BEA declares that its existing assets and future business prospects dictate a significantly higher sale price than Oracle's $17-per-share offer


BEA Systems' board of directors has named an acquisition price to competitor and suitor Oracle: $21 a share, $4 more than Oracle's initial offer.

"We continue to believe that Oracle's unsolicited proposal to acquire BEA at $17.00 per share significantly undervalues BEA, and is therefore not in the best interests of BEA shareholders," the company said in a statement Thursday.

Oracle on Tuesday set a deadline of Sunday for BEA to accept its "generous" original bid, which totals about $6.7 billion. The company also indicated it had no interest in a protracted merger battle.

But BEA declared Thursday that the company's existing assets and future business prospects dictate a significantly higher sale price. The company said it has customers for its array of enterprise software among 75 percent of the Fortune Global 500, along with $1 billion in cash reserves and no debt.

At $21 per share, BEA would cost Oracle about $8.3 billion. BEA's stock was trading at $17.60 a share midday Thursday.

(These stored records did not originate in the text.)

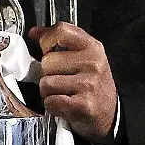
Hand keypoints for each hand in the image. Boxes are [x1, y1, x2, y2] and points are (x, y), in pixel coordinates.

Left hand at [30, 22, 117, 143]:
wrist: (109, 115)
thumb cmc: (93, 85)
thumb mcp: (83, 57)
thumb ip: (59, 41)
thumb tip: (34, 32)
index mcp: (92, 47)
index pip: (61, 30)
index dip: (47, 39)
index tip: (47, 49)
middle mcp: (92, 63)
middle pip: (47, 61)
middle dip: (48, 73)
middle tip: (62, 80)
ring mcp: (88, 84)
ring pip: (46, 83)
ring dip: (49, 92)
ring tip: (64, 93)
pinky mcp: (83, 105)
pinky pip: (50, 101)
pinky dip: (52, 106)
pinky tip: (65, 105)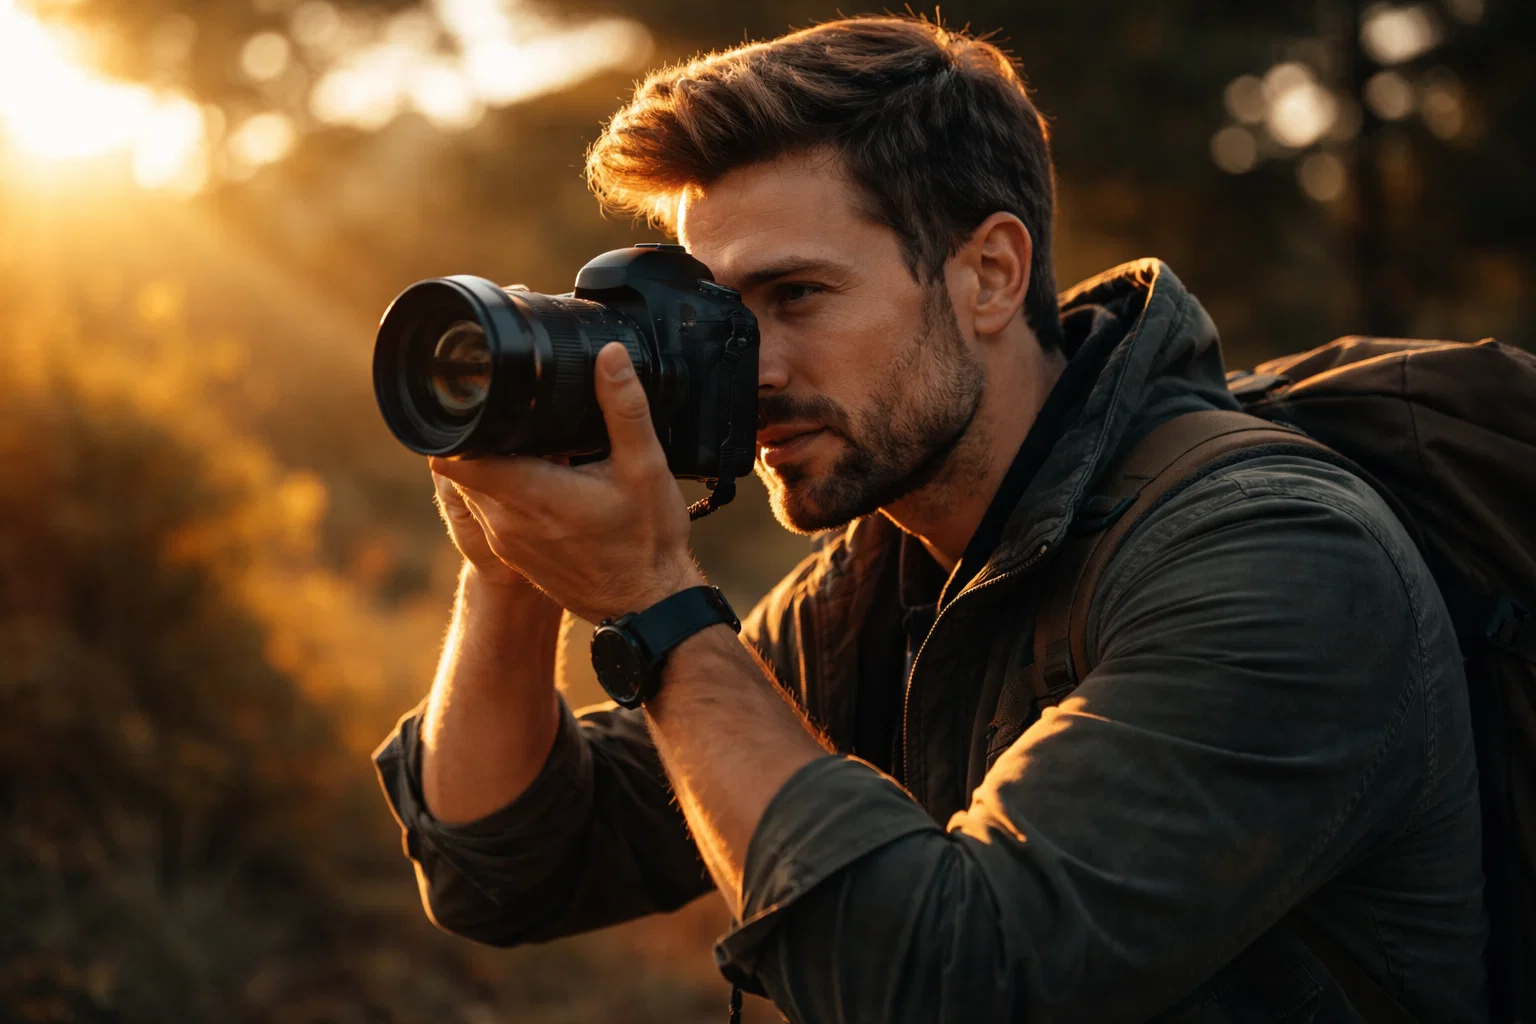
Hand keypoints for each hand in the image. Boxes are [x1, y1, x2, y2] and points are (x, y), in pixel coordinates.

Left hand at [428, 343, 704, 622]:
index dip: (456, 421)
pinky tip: (539, 476)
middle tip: (508, 408)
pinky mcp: (514, 555)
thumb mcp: (646, 467)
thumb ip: (624, 408)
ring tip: (525, 438)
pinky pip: (490, 511)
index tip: (472, 396)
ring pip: (476, 488)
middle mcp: (507, 522)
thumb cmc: (647, 541)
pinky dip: (503, 489)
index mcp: (531, 494)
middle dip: (477, 435)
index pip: (456, 456)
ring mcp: (507, 542)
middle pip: (462, 465)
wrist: (648, 606)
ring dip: (490, 462)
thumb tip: (608, 357)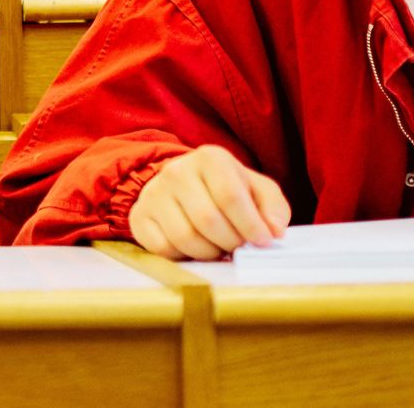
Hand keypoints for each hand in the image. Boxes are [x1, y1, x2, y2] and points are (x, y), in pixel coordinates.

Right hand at [126, 145, 290, 260]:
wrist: (182, 186)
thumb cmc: (225, 190)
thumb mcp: (256, 189)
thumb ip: (272, 208)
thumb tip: (274, 231)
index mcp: (210, 158)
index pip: (230, 196)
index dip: (250, 225)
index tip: (263, 242)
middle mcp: (177, 171)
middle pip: (208, 220)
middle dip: (230, 242)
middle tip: (239, 247)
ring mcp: (154, 193)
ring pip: (185, 237)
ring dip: (210, 252)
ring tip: (219, 247)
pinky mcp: (140, 216)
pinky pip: (164, 249)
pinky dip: (185, 256)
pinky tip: (194, 248)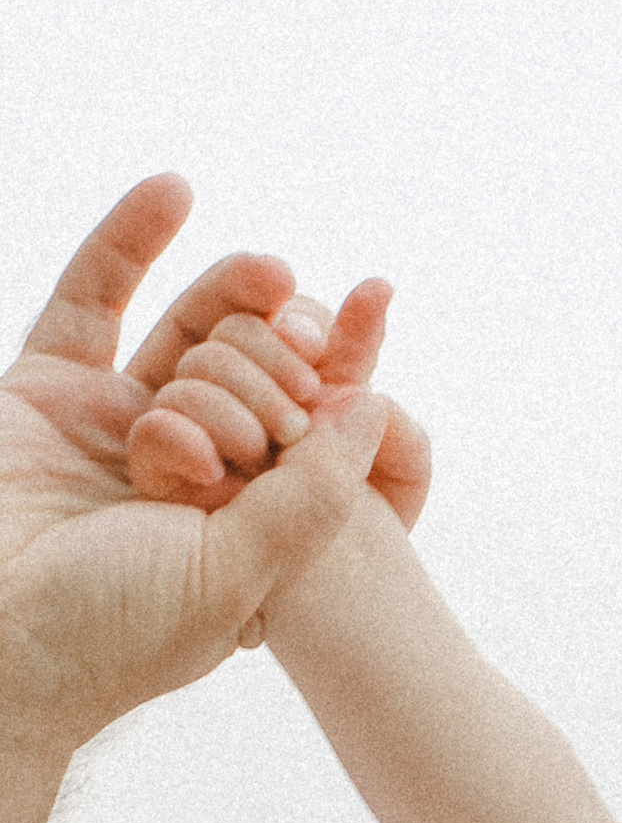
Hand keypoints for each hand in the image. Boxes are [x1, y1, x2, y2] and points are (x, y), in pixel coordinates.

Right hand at [0, 175, 389, 768]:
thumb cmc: (112, 632)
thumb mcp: (242, 574)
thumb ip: (314, 495)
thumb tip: (373, 404)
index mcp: (243, 526)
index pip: (307, 436)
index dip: (337, 390)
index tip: (366, 350)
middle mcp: (185, 474)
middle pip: (254, 379)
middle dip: (272, 371)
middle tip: (270, 409)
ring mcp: (115, 428)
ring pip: (188, 335)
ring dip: (235, 299)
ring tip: (276, 276)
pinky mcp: (47, 391)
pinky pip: (94, 299)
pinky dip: (131, 240)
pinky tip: (175, 190)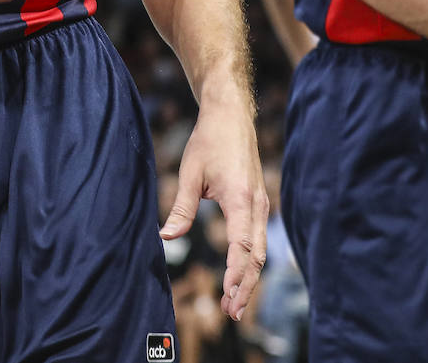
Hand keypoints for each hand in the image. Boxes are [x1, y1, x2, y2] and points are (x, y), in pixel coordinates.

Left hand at [158, 96, 268, 320]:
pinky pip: (258, 238)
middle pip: (256, 255)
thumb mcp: (190, 172)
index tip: (225, 295)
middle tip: (230, 313)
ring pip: (260, 250)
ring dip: (248, 278)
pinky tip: (239, 275)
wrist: (231, 115)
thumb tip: (166, 238)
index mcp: (240, 198)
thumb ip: (181, 207)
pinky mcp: (258, 202)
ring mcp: (260, 203)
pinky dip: (251, 261)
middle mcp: (256, 204)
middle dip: (245, 286)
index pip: (241, 245)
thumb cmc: (209, 141)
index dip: (234, 274)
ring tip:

BEA said it arrived at the $21-per-share figure after talking to its financial advisor, Goldman Sachs. The company said it has authorized its attorneys to give a draft merger agreement to third parties willing to meet the price. The agreement would "provide for an appropriately high degree of certainty of closing," BEA said.

A successful purchase of BEA would significantly increase Oracle's standing in the middleware space. While some BEA assets would help round out Oracle's offerings, the companies overlap in key categories such as Web servers and ESB products.

David O'Connell, a senior analyst with Nucleus Research in Wellesley, Mass., said there is a major upside for Oracle in buying BEA, even at a higher price. "Is [BEA] worth Oracle paying a lot for? Yeah," O'Connell said. Oracle would gain BEA's customer base and technologies, a collective boon for Oracle's Fusion middleware and SOA offerings, the analyst noted.

Some have questioned the eventual fate of certain BEA technologies following a merger. But O'Connell said he does not expect major disruptions for existing customers. "My sense is they want to use Fusion to let people continue using those applications," he said. "That's what SOA and integration is all about."

An Oracle spokeswoman declined to comment on BEA's statement.

This story was updated on Oct. 25, 2007.